— START OF Document passage —

Comments (11)
Thank you for pointing this out!
I spent a while digging into it, and you are correct. I think the intention when we did the refactoring in #2777 was to pass the input to the layer, like you pointed out. That is especially useful for some layers (MeanPooling
and MaxPooling
for example). However, I see two errors: FFN::Backward()
is passing the layer outputs to network->Backward()
(which is MultiLayer::Backward()
), and then all the internal calls there are off by one in the layer outputs they pass.
It is possible to rederive LogSoftmax
and Softmax
such that they use the input values, not the output; but, we have both available in MultiLayer
and FFN
. I wonder if it is better to simply change the API of Backward()

— END OF Document passage —
— START OF Provided material —

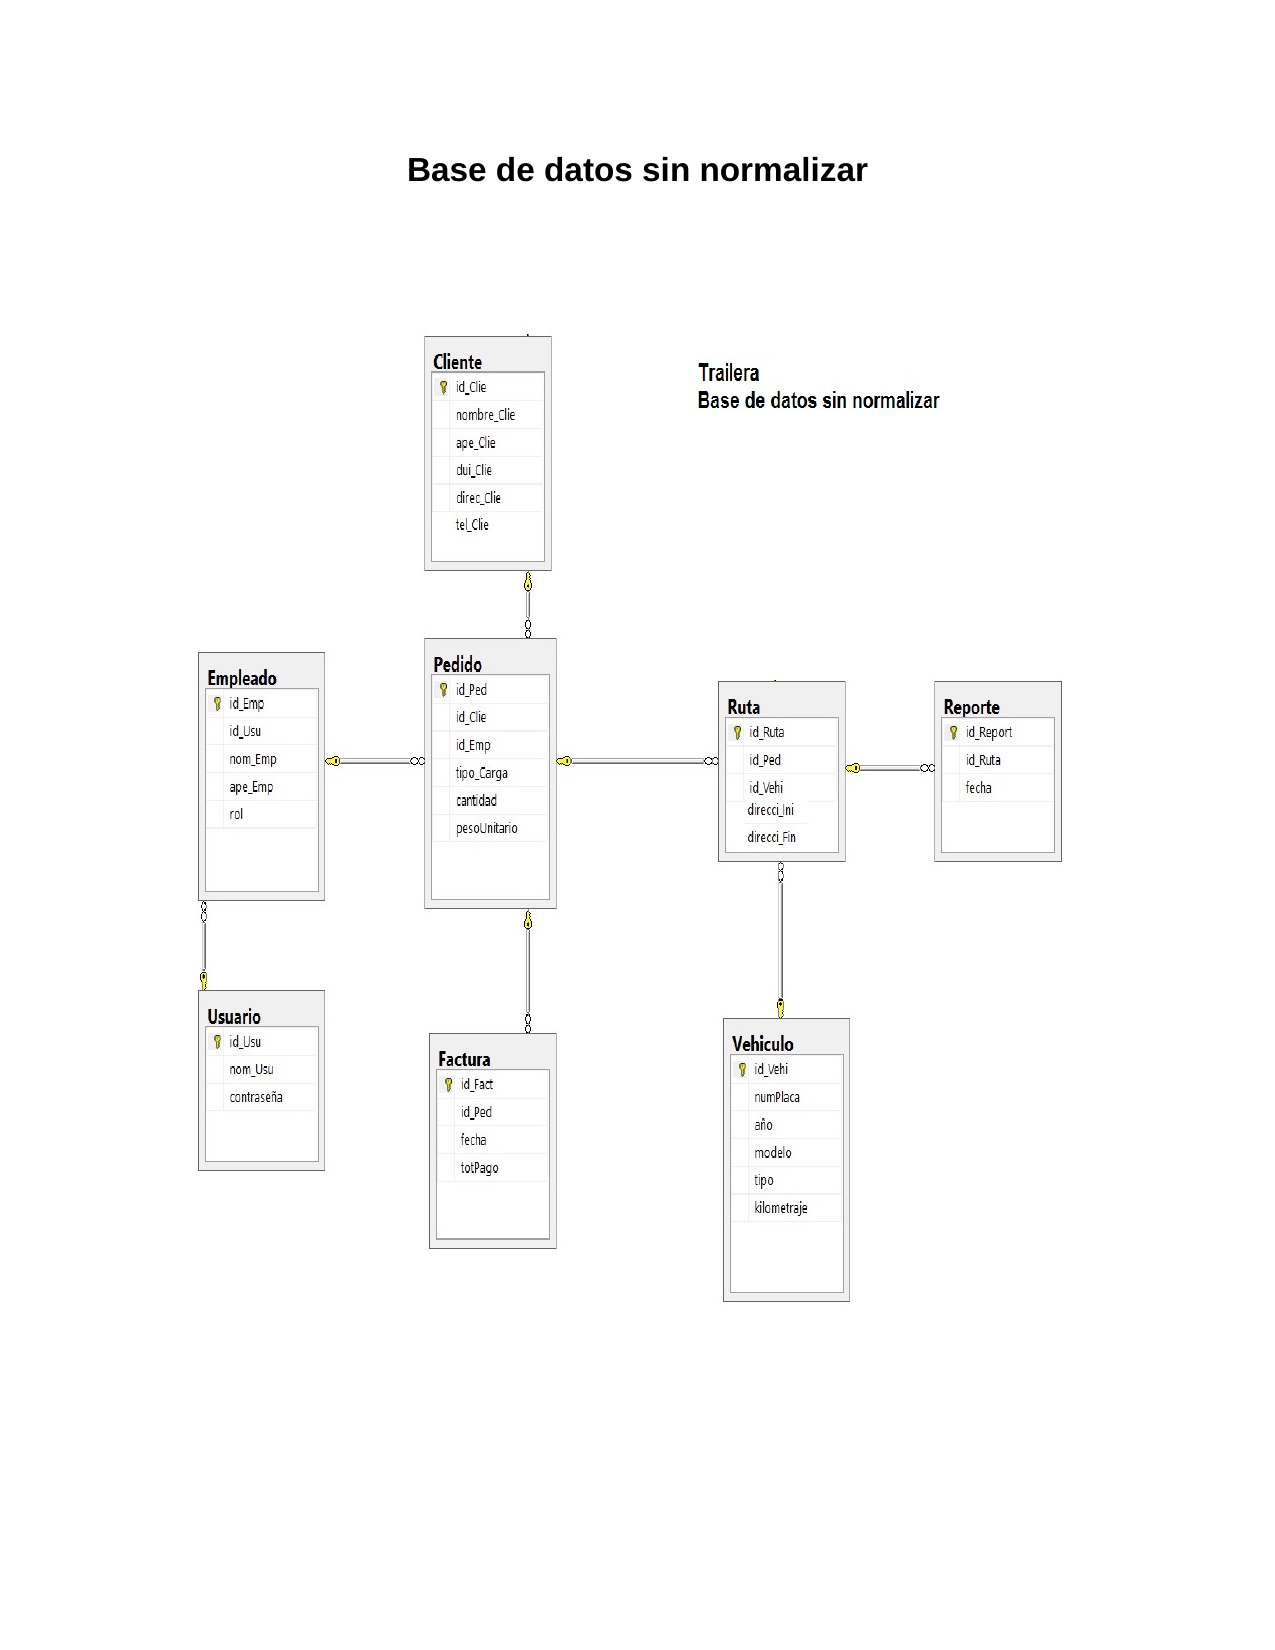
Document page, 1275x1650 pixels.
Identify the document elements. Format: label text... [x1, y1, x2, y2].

text Base de datos sin normalizar [150, 150, 1125, 188]
picture [150, 208, 1124, 1404]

— END OF Provided material —

▶ _Exercise details_:
Answer these questions about the forum comment:
(a) What number identifies the refactoring it mentions?
(b) Which two layers does it name as examples where passing the input is especially useful?
(c) What does it say FFN::Backward() passes to network->Backward()?
The material has no connection to the forum comment.

▶ _Finished task_:
(a) #2777
(b) MeanPooling and MaxPooling
(c) The layer outputs